╭──
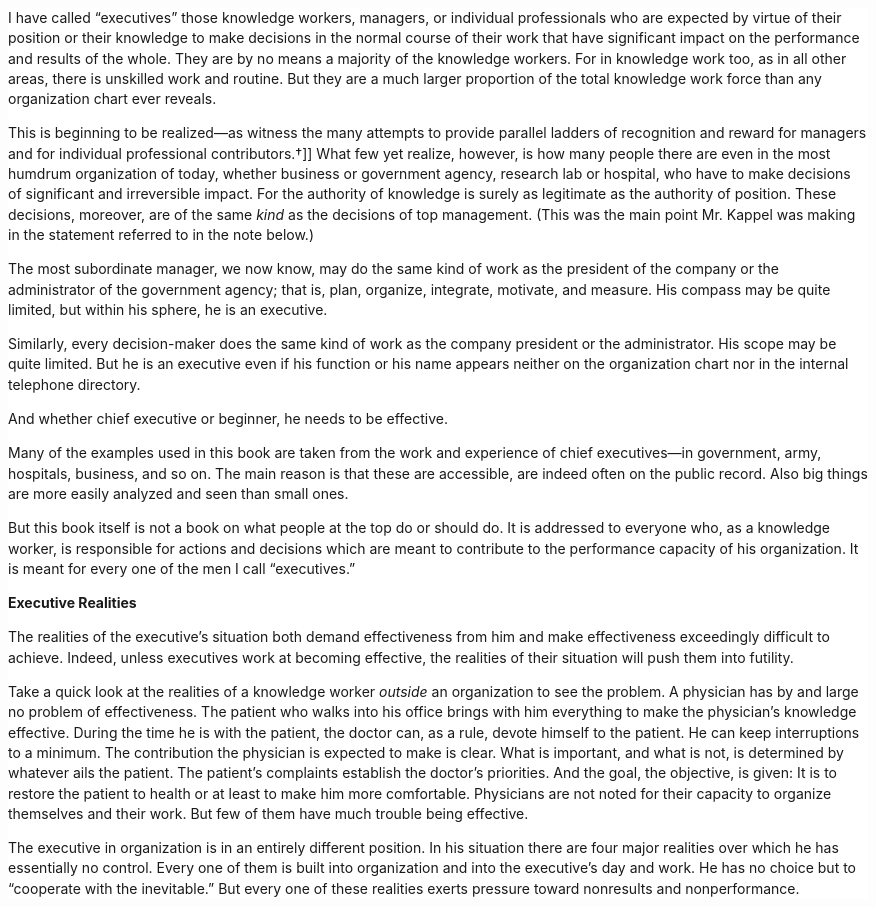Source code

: I have called “executives” those knowledge workers, managers, or individual professionals who are expected by virtue of their position or their knowledge to make decisions in the normal course of their work that have significant impact on the performance and results of the whole. They are by no means a majority of the knowledge workers. For in knowledge work too, as in all other areas, there is unskilled work and routine. But they are a much larger proportion of the total knowledge work force than any organization chart ever reveals.

This is beginning to be realized—as witness the many attempts to provide parallel ladders of recognition and reward for managers and for individual professional contributors.†]] What few yet realize, however, is how many people there are even in the most humdrum organization of today, whether business or government agency, research lab or hospital, who have to make decisions of significant and irreversible impact. For the authority of knowledge is surely as legitimate as the authority of position. These decisions, moreover, are of the same _kind_ as the decisions of top management. (This was the main point Mr. Kappel was making in the statement referred to in the note below.)

The most subordinate manager, we now know, may do the same kind of work as the president of the company or the administrator of the government agency; that is, plan, organize, integrate, motivate, and measure. His compass may be quite limited, but within his sphere, he is an executive.

Similarly, every decision-maker does the same kind of work as the company president or the administrator. His scope may be quite limited. But he is an executive even if his function or his name appears neither on the organization chart nor in the internal telephone directory.

And whether chief executive or beginner, he needs to be effective.

Many of the examples used in this book are taken from the work and experience of chief executives—in government, army, hospitals, business, and so on. The main reason is that these are accessible, are indeed often on the public record. Also big things are more easily analyzed and seen than small ones.

But this book itself is not a book on what people at the top do or should do. It is addressed to everyone who, as a knowledge worker, is responsible for actions and decisions which are meant to contribute to the performance capacity of his organization. It is meant for every one of the men I call “executives.”

**Executive Realities**

The realities of the executive’s situation both demand effectiveness from him and make effectiveness exceedingly difficult to achieve. Indeed, unless executives work at becoming effective, the realities of their situation will push them into futility.

Take a quick look at the realities of a knowledge worker _outside_ an organization to see the problem. A physician has by and large no problem of effectiveness. The patient who walks into his office brings with him everything to make the physician’s knowledge effective. During the time he is with the patient, the doctor can, as a rule, devote himself to the patient. He can keep interruptions to a minimum. The contribution the physician is expected to make is clear. What is important, and what is not, is determined by whatever ails the patient. The patient’s complaints establish the doctor’s priorities. And the goal, the objective, is given: It is to restore the patient to health or at least to make him more comfortable. Physicians are not noted for their capacity to organize themselves and their work. But few of them have much trouble being effective.

The executive in organization is in an entirely different position. In his situation there are four major realities over which he has essentially no control. Every one of them is built into organization and into the executive’s day and work. He has no choice but to “cooperate with the inevitable.” But every one of these realities exerts pressure toward nonresults and nonperformance.

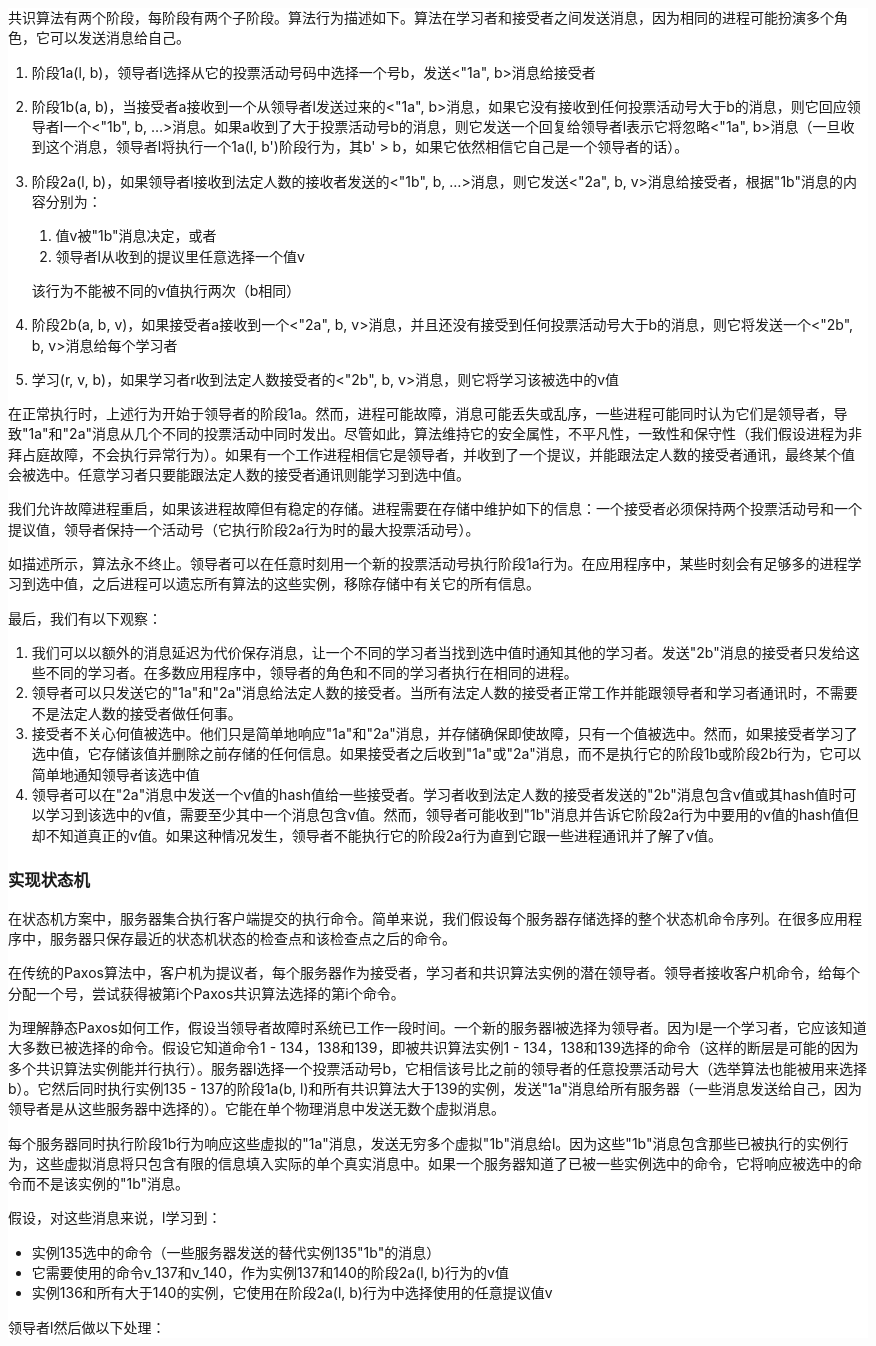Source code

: 共识算法有两个阶段，每阶段有两个子阶段。算法行为描述如下。算法在学习者和接受者之间发送消息，因为相同的进程可能扮演多个角色，它可以发送消息给自己。

1.  阶段1a(l, b)，领导者l选择从它的投票活动号码中选择一个号b，发送<"1a", b>消息给接受者
2.  阶段1b(a, b)，当接受者a接收到一个从领导者l发送过来的<"1a", b>消息，如果它没有接收到任何投票活动号大于b的消息，则它回应领导者l一个<"1b", b, &#x2026;>消息。如果a收到了大于投票活动号b的消息，则它发送一个回复给领导者l表示它将忽略<"1a", b>消息（一旦收到这个消息，领导者l将执行一个1a(l, b')阶段行为，其b' > b，如果它依然相信它自己是一个领导者的话）。
3.  阶段2a(l, b)，如果领导者l接收到法定人数的接收者发送的<"1b", b, &#x2026;>消息，则它发送<"2a", b, v>消息给接受者，根据"1b"消息的内容分别为：
    
    1.  值v被"1b"消息决定，或者
    2.  领导者l从收到的提议里任意选择一个值v
    
    该行为不能被不同的v值执行两次（b相同）
4.  阶段2b(a, b, v)，如果接受者a接收到一个<"2a", b, v>消息，并且还没有接受到任何投票活动号大于b的消息，则它将发送一个<"2b", b, v>消息给每个学习者
5.  学习(r, v, b)，如果学习者r收到法定人数接受者的<"2b", b, v>消息，则它将学习该被选中的v值

在正常执行时，上述行为开始于领导者的阶段1a。然而，进程可能故障，消息可能丢失或乱序，一些进程可能同时认为它们是领导者，导致"1a"和"2a"消息从几个不同的投票活动中同时发出。尽管如此，算法维持它的安全属性，不平凡性，一致性和保守性（我们假设进程为非拜占庭故障，不会执行异常行为）。如果有一个工作进程相信它是领导者，并收到了一个提议，并能跟法定人数的接受者通讯，最终某个值会被选中。任意学习者只要能跟法定人数的接受者通讯则能学习到选中值。

我们允许故障进程重启，如果该进程故障但有稳定的存储。进程需要在存储中维护如下的信息：一个接受者必须保持两个投票活动号和一个提议值，领导者保持一个活动号（它执行阶段2a行为时的最大投票活动号）。

如描述所示，算法永不终止。领导者可以在任意时刻用一个新的投票活动号执行阶段1a行为。在应用程序中，某些时刻会有足够多的进程学习到选中值，之后进程可以遗忘所有算法的这些实例，移除存储中有关它的所有信息。

最后，我们有以下观察：

1.  我们可以以额外的消息延迟为代价保存消息，让一个不同的学习者当找到选中值时通知其他的学习者。发送"2b"消息的接受者只发给这些不同的学习者。在多数应用程序中，领导者的角色和不同的学习者执行在相同的进程。
2.  领导者可以只发送它的"1a"和"2a"消息给法定人数的接受者。当所有法定人数的接受者正常工作并能跟领导者和学习者通讯时，不需要不是法定人数的接受者做任何事。
3.  接受者不关心何值被选中。他们只是简单地响应"1a"和"2a"消息，并存储确保即使故障，只有一个值被选中。然而，如果接受者学习了选中值，它存储该值并删除之前存储的任何信息。如果接受者之后收到"1a"或"2a"消息，而不是执行它的阶段1b或阶段2b行为，它可以简单地通知领导者该选中值
4.  领导者可以在"2a"消息中发送一个v值的hash值给一些接受者。学习者收到法定人数的接受者发送的"2b"消息包含v值或其hash值时可以学习到该选中的v值，需要至少其中一个消息包含v值。然而，领导者可能收到"1b"消息并告诉它阶段2a行为中要用的v值的hash值但却不知道真正的v值。如果这种情况发生，领导者不能执行它的阶段2a行为直到它跟一些进程通讯并了解了v值。


<a id="orga4266a3"></a>

### 实现状态机

在状态机方案中，服务器集合执行客户端提交的执行命令。简单来说，我们假设每个服务器存储选择的整个状态机命令序列。在很多应用程序中，服务器只保存最近的状态机状态的检查点和该检查点之后的命令。

在传统的Paxos算法中，客户机为提议者，每个服务器作为接受者，学习者和共识算法实例的潜在领导者。领导者接收客户机命令，给每个分配一个号，尝试获得被第i个Paxos共识算法选择的第i个命令。

为理解静态Paxos如何工作，假设当领导者故障时系统已工作一段时间。一个新的服务器l被选择为领导者。因为l是一个学习者，它应该知道大多数已被选择的命令。假设它知道命令1 - 134，138和139，即被共识算法实例1 - 134，138和139选择的命令（这样的断层是可能的因为多个共识算法实例能并行执行）。服务器l选择一个投票活动号b，它相信该号比之前的领导者的任意投票活动号大（选举算法也能被用来选择b）。它然后同时执行实例135 - 137的阶段1a(b, l)和所有共识算法大于139的实例，发送"1a"消息给所有服务器（一些消息发送给自己，因为领导者是从这些服务器中选择的）。它能在单个物理消息中发送无数个虚拟消息。

每个服务器同时执行阶段1b行为响应这些虚拟的"1a"消息，发送无穷多个虚拟"1b"消息给l。因为这些"1b"消息包含那些已被执行的实例行为，这些虚拟消息将只包含有限的信息填入实际的单个真实消息中。如果一个服务器知道了已被一些实例选中的命令，它将响应被选中的命令而不是该实例的"1b"消息。

假设，对这些消息来说，l学习到：

-   实例135选中的命令（一些服务器发送的替代实例135"1b"的消息）
-   它需要使用的命令v_137和v_140，作为实例137和140的阶段2a(l, b)行为的v值
-   实例136和所有大于140的实例，它使用在阶段2a(l, b)行为中选择使用的任意提议值v

领导者l然后做以下处理：
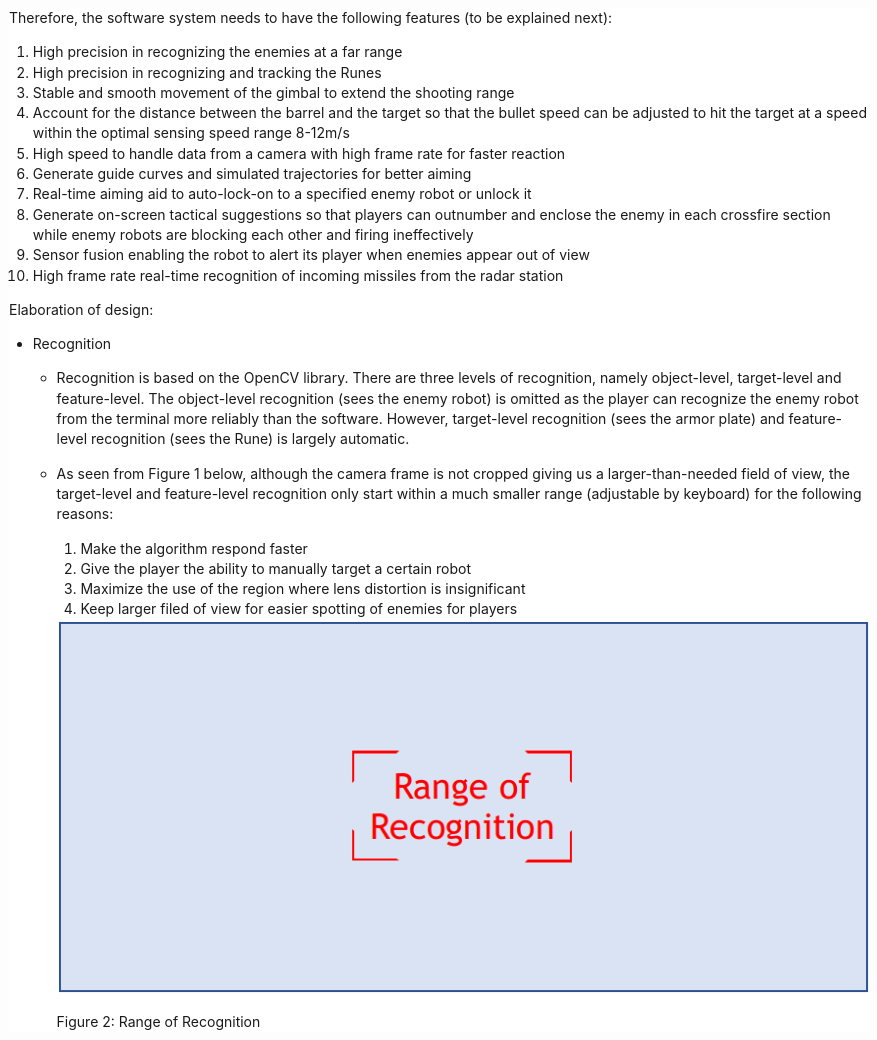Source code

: Therefore, the software system needs to have the following features (to be explained next):

1. High precision in recognizing the enemies at a far range
2. High precision in recognizing and tracking the Runes
3. Stable and smooth movement of the gimbal to extend the shooting range
4. Account for the distance between the barrel and the target so that the bullet speed can be adjusted to hit the target at a speed within the optimal sensing speed range 8-12m/s
5. High speed to handle data from a camera with high frame rate for faster reaction
6. Generate guide curves and simulated trajectories for better aiming
7. Real-time aiming aid to auto-lock-on to a specified enemy robot or unlock it
8. Generate on-screen tactical suggestions so that players can outnumber and enclose the enemy in each crossfire section while enemy robots are blocking each other and firing ineffectively
9. Sensor fusion enabling the robot to alert its player when enemies appear out of view
10. High frame rate real-time recognition of incoming missiles from the radar station

Elaboration of design:

- Recognition
  - Recognition is based on the OpenCV library. There are three levels of recognition, namely object-level, target-level and feature-level. The object-level recognition (sees the enemy robot) is omitted as the player can recognize the enemy robot from the terminal more reliably than the software. However, target-level recognition (sees the armor plate) and feature-level recognition (sees the Rune) is largely automatic.
  - As seen from Figure 1 below, although the camera frame is not cropped giving us a larger-than-needed field of view, the target-level and feature-level recognition only start within a much smaller range (adjustable by keyboard) for the following reasons:
    1. Make the algorithm respond faster
    2. Give the player the ability to manually target a certain robot
    3. Maximize the use of the region where lens distortion is insignificant
    4. Keep larger filed of view for easier spotting of enemies for players

    <img class="himg" src="./assets/team-beeblebum/ror.png">

    Figure 2: Range of Recognition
╰──
▸ **Brief**
Because only one stretch of the records is wanted, please output the lines from the one holding "The executive in" through the one holding "在传统的Paxos算法中，客" exactly, both included, and leave every picture out.

▸ **Exercise result**
The executive in organization is in an entirely different position. In his situation there are four major realities over which he has essentially no control. Every one of them is built into organization and into the executive’s day and work. He has no choice but to “cooperate with the inevitable.” But every one of these realities exerts pressure toward nonresults and nonperformance.

Source code

: 共识算法有两个阶段，每阶段有两个子阶段。算法行为描述如下。算法在学习者和接受者之间发送消息，因为相同的进程可能扮演多个角色，它可以发送消息给自己。

1.  阶段1a(l, b)，领导者l选择从它的投票活动号码中选择一个号b，发送<"1a", b>消息给接受者
2.  阶段1b(a, b)，当接受者a接收到一个从领导者l发送过来的<"1a", b>消息，如果它没有接收到任何投票活动号大于b的消息，则它回应领导者l一个<"1b", b, &#x2026;>消息。如果a收到了大于投票活动号b的消息，则它发送一个回复给领导者l表示它将忽略<"1a", b>消息（一旦收到这个消息，领导者l将执行一个1a(l, b')阶段行为，其b' > b，如果它依然相信它自己是一个领导者的话）。
3.  阶段2a(l, b)，如果领导者l接收到法定人数的接收者发送的<"1b", b, &#x2026;>消息，则它发送<"2a", b, v>消息给接受者，根据"1b"消息的内容分别为：
    
    1.  值v被"1b"消息决定，或者
    2.  领导者l从收到的提议里任意选择一个值v
    
    该行为不能被不同的v值执行两次（b相同）
4.  阶段2b(a, b, v)，如果接受者a接收到一个<"2a", b, v>消息，并且还没有接受到任何投票活动号大于b的消息，则它将发送一个<"2b", b, v>消息给每个学习者
5.  学习(r, v, b)，如果学习者r收到法定人数接受者的<"2b", b, v>消息，则它将学习该被选中的v值

在正常执行时，上述行为开始于领导者的阶段1a。然而，进程可能故障，消息可能丢失或乱序，一些进程可能同时认为它们是领导者，导致"1a"和"2a"消息从几个不同的投票活动中同时发出。尽管如此，算法维持它的安全属性，不平凡性，一致性和保守性（我们假设进程为非拜占庭故障，不会执行异常行为）。如果有一个工作进程相信它是领导者，并收到了一个提议，并能跟法定人数的接受者通讯，最终某个值会被选中。任意学习者只要能跟法定人数的接受者通讯则能学习到选中值。

我们允许故障进程重启，如果该进程故障但有稳定的存储。进程需要在存储中维护如下的信息：一个接受者必须保持两个投票活动号和一个提议值，领导者保持一个活动号（它执行阶段2a行为时的最大投票活动号）。

如描述所示，算法永不终止。领导者可以在任意时刻用一个新的投票活动号执行阶段1a行为。在应用程序中，某些时刻会有足够多的进程学习到选中值，之后进程可以遗忘所有算法的这些实例，移除存储中有关它的所有信息。

最后，我们有以下观察：

1.  我们可以以额外的消息延迟为代价保存消息，让一个不同的学习者当找到选中值时通知其他的学习者。发送"2b"消息的接受者只发给这些不同的学习者。在多数应用程序中，领导者的角色和不同的学习者执行在相同的进程。
2.  领导者可以只发送它的"1a"和"2a"消息给法定人数的接受者。当所有法定人数的接受者正常工作并能跟领导者和学习者通讯时，不需要不是法定人数的接受者做任何事。
3.  接受者不关心何值被选中。他们只是简单地响应"1a"和"2a"消息，并存储确保即使故障，只有一个值被选中。然而，如果接受者学习了选中值，它存储该值并删除之前存储的任何信息。如果接受者之后收到"1a"或"2a"消息，而不是执行它的阶段1b或阶段2b行为，它可以简单地通知领导者该选中值
4.  领导者可以在"2a"消息中发送一个v值的hash值给一些接受者。学习者收到法定人数的接受者发送的"2b"消息包含v值或其hash值时可以学习到该选中的v值，需要至少其中一个消息包含v值。然而，领导者可能收到"1b"消息并告诉它阶段2a行为中要用的v值的hash值但却不知道真正的v值。如果这种情况发生，领导者不能执行它的阶段2a行为直到它跟一些进程通讯并了解了v值。


<a id="orga4266a3"></a>

### 实现状态机

在状态机方案中，服务器集合执行客户端提交的执行命令。简单来说，我们假设每个服务器存储选择的整个状态机命令序列。在很多应用程序中，服务器只保存最近的状态机状态的检查点和该检查点之后的命令。

在传统的Paxos算法中，客户机为提议者，每个服务器作为接受者，学习者和共识算法实例的潜在领导者。领导者接收客户机命令，给每个分配一个号，尝试获得被第i个Paxos共识算法选择的第i个命令。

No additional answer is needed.